A agência nacional diz que tem implementando diversas medidas para
ampliar a qualidade do serviço e, assim, reduzir os casos de
discordância entre usuário e planos. Entre as ações está a Notificação
de Intermediação Preliminar (NIP), uma ferramenta de mediação de
conflitos entre beneficiários e operadoras, cujo índice de resolução em
2016 ficou acima de 90%, afirma a ANS.
Pedro Ramos, diretor da Abramge (Associação Brasileira de Planos de
Saúde), aponta a judicialização como um processo que ocorre em todas as
áreas da sociedade brasileira e deve ser combatido por meio de acordos com as operadoras.
"O que cresceu foi a indústria da judicialização e os advogados de
porta de hospital", afirma. "No ano passado, com a própria ANS,
conseguimos reduzir o número de reclamações", diz.
Além dos casos em que os usuários têm razão em buscar seus direitos, Ramos
lembra que também há fraudes como a máfia das órteses e próteses e 120
ações que estão sendo investigadas pela Corregedoria-Geral da Justiça de
São Paulo por apresentarem semelhança em ações solicitando operação de hérnia com mesmo hospital e mesmos advogados.
"Essas liminares falando que se não fizer o procedimento morre são
mentira", ressalta. "Nenhum juiz quer ir para a casa dormir se tem um
laudo, às vezes falso, de um médico dizendo que a pessoa vai morrer no
outro dia", diz.
O presidente da AMP também defende que haja
mais acordos. "Penso que se tem que buscar negociações prévias antes de
se recorrer à Justiça", diz Meinão.
Ponta do iceberg
Os casos estudados são apenas aqueles em que os pacientes sentem
necessidade de entrar na Justiça.
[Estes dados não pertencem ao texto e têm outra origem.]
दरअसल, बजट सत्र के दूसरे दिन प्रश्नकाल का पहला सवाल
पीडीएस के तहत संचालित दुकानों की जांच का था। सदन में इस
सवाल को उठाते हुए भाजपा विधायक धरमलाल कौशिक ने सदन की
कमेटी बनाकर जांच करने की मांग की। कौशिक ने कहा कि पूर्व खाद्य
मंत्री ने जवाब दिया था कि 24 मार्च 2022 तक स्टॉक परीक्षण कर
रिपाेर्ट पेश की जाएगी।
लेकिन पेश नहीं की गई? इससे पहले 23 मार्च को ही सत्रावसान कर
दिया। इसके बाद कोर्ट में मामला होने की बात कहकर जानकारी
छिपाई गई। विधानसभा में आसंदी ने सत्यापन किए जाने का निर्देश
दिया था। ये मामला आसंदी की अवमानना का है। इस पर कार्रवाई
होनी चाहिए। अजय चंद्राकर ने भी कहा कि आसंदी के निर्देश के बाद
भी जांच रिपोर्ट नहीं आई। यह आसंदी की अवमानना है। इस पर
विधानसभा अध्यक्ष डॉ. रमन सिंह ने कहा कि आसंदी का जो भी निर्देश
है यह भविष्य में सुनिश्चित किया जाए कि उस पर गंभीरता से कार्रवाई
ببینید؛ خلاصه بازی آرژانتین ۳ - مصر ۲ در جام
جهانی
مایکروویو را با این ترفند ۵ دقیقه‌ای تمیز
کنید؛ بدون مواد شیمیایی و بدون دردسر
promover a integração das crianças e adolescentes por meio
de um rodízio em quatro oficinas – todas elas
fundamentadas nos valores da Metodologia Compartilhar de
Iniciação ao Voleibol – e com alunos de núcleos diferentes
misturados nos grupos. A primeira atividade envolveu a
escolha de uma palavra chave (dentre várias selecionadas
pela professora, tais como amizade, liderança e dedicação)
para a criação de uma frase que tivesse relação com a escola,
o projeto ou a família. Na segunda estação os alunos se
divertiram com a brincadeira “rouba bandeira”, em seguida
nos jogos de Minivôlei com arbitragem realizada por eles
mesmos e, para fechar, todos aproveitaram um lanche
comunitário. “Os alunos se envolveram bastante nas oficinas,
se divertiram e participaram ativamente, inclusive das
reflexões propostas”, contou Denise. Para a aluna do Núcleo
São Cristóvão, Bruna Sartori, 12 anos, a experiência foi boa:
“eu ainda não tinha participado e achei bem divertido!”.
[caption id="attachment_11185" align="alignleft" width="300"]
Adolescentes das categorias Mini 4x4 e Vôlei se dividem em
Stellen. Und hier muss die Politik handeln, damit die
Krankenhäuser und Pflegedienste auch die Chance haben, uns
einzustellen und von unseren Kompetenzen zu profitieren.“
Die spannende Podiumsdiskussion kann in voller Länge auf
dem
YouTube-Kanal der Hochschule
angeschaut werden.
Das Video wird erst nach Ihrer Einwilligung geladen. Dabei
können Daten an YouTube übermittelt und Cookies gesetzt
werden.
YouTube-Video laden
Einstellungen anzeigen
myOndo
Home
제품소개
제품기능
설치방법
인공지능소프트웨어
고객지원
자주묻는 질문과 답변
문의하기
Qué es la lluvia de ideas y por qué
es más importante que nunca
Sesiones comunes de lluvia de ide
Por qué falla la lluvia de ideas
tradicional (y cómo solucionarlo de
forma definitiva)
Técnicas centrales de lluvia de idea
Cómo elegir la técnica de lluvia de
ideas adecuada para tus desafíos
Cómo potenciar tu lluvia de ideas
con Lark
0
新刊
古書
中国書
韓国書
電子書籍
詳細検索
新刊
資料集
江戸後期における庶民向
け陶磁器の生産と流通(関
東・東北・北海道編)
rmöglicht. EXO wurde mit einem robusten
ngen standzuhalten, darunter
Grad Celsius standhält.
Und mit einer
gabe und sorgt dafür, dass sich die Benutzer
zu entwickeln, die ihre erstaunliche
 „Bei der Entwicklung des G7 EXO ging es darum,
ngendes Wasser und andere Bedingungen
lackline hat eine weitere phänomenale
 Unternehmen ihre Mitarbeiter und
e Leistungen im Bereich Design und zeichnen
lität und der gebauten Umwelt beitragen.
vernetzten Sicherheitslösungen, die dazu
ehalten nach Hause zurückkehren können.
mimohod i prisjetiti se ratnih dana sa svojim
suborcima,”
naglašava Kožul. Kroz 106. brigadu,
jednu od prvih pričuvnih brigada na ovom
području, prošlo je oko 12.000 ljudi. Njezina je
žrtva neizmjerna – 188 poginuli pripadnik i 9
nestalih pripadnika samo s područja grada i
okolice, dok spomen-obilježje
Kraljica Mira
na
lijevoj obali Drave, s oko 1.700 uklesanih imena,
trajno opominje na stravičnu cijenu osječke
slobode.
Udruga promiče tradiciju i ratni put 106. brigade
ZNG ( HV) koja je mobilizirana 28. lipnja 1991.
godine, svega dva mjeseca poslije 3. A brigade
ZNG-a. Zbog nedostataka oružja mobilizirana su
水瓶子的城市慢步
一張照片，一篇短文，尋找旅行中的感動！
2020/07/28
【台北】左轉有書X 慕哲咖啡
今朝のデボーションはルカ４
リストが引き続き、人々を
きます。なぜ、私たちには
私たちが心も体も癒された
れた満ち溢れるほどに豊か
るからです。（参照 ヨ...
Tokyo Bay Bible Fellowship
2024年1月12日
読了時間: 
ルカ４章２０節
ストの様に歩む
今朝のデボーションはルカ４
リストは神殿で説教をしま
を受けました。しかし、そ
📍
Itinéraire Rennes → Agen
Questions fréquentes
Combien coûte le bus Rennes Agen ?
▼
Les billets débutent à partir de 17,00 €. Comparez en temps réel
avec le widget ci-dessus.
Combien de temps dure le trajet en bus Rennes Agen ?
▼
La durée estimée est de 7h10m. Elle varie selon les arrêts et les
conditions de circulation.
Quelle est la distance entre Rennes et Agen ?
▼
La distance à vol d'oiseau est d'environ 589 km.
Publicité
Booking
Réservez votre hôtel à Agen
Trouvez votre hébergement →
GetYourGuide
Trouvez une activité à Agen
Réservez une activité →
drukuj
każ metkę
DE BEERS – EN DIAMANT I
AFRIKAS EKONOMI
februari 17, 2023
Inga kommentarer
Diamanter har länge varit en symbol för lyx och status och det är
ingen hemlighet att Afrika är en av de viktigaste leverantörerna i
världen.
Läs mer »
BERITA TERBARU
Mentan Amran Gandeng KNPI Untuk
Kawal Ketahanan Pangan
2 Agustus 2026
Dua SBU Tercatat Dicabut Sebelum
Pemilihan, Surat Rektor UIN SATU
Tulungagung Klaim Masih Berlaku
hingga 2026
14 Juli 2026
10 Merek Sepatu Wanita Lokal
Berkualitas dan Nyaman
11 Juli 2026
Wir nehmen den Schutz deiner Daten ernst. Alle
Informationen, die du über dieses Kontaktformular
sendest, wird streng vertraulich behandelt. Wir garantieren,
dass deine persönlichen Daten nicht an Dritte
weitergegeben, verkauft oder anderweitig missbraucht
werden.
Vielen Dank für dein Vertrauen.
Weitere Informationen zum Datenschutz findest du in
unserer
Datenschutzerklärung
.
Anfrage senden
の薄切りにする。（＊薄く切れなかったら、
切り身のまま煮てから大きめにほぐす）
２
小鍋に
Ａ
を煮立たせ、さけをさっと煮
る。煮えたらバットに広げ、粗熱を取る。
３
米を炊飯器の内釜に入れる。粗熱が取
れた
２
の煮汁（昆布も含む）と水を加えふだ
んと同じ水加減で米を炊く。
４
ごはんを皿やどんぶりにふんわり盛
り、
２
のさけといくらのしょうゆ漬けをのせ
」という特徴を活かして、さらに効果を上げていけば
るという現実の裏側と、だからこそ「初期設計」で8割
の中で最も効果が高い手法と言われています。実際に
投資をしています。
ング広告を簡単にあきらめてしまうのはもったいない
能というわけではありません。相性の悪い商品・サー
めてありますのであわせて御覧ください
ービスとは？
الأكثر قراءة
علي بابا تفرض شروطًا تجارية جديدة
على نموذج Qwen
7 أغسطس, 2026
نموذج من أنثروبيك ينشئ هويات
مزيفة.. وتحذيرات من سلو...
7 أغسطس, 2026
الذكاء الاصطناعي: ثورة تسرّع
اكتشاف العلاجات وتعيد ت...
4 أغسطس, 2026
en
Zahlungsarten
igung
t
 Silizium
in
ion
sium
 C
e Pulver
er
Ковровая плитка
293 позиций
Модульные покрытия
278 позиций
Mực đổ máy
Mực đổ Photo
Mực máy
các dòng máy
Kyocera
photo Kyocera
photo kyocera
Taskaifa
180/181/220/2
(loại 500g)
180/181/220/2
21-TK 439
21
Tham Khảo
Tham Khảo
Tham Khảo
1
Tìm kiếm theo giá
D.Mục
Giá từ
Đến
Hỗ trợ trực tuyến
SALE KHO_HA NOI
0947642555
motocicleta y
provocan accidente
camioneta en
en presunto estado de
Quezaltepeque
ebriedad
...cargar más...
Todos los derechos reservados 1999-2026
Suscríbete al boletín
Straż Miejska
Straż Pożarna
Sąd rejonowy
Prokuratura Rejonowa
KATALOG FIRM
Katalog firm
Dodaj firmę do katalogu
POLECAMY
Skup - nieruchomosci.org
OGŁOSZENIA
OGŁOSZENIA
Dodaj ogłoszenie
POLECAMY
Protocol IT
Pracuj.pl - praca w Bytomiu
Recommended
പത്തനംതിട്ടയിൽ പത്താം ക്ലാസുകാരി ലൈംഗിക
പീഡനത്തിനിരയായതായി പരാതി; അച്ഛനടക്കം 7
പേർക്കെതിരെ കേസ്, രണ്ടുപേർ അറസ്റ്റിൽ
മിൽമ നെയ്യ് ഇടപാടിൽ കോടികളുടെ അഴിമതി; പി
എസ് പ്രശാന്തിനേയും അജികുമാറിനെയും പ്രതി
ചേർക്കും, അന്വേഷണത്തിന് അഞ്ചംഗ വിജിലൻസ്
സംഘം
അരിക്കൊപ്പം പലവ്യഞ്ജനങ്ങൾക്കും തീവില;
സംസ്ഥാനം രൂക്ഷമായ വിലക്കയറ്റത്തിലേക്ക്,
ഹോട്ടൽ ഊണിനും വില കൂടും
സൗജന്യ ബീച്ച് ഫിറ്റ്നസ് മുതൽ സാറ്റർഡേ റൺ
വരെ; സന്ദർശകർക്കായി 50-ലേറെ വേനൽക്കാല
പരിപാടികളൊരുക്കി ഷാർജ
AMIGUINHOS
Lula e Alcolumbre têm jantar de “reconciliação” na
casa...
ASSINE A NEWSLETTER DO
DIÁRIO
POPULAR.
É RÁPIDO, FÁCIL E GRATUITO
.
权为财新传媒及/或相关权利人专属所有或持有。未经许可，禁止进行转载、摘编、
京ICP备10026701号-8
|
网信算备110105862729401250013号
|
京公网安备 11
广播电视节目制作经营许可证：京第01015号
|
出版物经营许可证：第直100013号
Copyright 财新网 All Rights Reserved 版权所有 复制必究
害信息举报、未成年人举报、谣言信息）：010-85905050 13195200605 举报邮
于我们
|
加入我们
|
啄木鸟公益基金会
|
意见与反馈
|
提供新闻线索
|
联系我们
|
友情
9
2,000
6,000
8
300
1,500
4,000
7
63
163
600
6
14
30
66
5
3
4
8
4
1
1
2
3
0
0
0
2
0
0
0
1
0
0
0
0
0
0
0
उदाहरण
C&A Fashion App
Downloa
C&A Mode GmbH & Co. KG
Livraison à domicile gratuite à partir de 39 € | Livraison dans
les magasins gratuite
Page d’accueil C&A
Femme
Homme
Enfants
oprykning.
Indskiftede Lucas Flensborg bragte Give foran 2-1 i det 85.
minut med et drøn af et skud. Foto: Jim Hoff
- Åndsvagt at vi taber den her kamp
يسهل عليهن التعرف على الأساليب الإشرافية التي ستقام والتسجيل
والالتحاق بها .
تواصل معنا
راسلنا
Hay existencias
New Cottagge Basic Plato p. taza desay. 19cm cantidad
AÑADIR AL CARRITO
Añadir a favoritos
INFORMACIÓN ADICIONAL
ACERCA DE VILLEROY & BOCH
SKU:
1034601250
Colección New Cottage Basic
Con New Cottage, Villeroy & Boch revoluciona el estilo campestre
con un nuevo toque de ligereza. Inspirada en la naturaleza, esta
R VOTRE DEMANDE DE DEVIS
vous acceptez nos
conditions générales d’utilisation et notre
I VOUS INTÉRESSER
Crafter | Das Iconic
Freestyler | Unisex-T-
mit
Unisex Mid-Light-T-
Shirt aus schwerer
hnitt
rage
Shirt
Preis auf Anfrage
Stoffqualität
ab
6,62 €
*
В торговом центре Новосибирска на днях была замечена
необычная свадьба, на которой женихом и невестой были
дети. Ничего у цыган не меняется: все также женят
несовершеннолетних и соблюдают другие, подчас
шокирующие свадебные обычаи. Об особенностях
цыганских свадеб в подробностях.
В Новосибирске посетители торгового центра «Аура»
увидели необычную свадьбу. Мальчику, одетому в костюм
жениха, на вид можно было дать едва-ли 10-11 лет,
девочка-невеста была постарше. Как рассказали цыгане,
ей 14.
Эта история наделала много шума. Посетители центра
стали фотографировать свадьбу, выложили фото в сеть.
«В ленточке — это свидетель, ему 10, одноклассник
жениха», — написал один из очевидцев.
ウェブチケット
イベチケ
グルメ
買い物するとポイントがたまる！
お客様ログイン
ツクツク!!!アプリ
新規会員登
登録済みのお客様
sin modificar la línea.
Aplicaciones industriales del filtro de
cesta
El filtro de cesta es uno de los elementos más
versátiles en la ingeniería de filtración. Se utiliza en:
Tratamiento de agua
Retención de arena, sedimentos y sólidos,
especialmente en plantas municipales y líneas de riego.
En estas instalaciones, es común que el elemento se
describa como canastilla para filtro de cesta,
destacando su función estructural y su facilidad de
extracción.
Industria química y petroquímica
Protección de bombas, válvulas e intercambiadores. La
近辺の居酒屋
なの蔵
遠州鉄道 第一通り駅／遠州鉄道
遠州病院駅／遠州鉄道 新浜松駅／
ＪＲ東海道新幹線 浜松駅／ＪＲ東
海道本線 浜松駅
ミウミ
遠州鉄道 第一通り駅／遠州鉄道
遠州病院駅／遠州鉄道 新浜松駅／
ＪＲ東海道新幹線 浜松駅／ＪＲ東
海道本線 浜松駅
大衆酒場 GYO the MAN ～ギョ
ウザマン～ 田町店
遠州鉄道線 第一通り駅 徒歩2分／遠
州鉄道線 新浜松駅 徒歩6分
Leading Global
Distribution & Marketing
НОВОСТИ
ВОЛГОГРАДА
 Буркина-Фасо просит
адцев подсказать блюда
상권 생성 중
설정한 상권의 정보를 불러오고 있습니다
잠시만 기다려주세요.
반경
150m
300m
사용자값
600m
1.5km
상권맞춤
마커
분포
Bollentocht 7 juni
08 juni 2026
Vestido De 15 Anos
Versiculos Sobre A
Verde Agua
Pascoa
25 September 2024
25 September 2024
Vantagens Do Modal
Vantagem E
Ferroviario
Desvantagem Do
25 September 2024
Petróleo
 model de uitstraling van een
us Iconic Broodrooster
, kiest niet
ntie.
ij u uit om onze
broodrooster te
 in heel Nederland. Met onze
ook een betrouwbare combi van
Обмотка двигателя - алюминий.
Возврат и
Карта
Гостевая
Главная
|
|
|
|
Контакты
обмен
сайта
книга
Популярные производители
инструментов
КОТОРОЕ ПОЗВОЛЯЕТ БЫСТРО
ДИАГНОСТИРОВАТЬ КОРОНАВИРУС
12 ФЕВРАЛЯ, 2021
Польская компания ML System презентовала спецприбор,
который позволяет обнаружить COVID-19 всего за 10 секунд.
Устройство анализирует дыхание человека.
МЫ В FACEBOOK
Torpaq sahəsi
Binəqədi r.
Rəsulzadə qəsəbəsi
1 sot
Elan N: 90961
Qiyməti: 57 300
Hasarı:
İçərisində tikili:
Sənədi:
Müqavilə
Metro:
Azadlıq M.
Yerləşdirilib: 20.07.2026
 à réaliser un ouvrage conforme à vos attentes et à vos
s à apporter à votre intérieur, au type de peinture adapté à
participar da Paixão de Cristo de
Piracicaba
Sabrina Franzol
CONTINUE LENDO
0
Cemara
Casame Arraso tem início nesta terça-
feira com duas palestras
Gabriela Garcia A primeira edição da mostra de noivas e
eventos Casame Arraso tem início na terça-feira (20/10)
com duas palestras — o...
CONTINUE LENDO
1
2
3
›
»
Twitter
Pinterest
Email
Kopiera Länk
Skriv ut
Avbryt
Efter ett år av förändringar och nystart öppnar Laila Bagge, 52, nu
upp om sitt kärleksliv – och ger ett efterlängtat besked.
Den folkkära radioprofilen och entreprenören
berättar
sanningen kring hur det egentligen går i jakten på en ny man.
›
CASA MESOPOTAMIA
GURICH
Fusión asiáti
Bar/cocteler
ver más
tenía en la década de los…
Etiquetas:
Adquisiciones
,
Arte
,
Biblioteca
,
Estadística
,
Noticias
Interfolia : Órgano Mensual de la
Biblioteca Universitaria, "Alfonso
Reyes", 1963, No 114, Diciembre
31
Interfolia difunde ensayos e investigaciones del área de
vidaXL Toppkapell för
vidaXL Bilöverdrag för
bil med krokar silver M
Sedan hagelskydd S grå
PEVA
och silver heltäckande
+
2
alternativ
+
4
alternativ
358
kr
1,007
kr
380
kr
Outra situação recorrente é que frente
à negação de um tratamento, os pacientes recorrem ao SUS (Sistema Único
de Saúde).
Pesquisa Datafolha encomendada em 2015 pela APM mostrou que 20% dos usuários de planos no Estado de São Paulo recorriam ao SUS quando tinham problemas com seus planos.
A pesquisa abrangeu o período de 2013 a 2015, com margem de erro de 3 pontos percentuais para mais ou para menos.
Os planos deveriam ressarcir o SUS pelos atendimentos realizados por
usuários de planos no sistema público. "O SUS recupera muito pouco
porque é uma regra muito complexa, tem o recurso das operadoras, só pode
ser ressarcido aquilo que está no contrato do plano, são vários
obstáculos", diz Scheffer.
Segundo a ANS, de 2001 a novembro de
2016 foram identificados 2 milhões de atendimentos realizados por
beneficiários de planos de saúde no SUS passíveis de cobrança,
totalizando a mais de R$ 3,2 bilhões. Deste montante, R$ 1,4 bilhão
(43,6%) foram pagos e repassados ao Fundo Nacional de Saúde (FNS) do
Ministério da Saúde. O restante corresponde à dívida dos planos.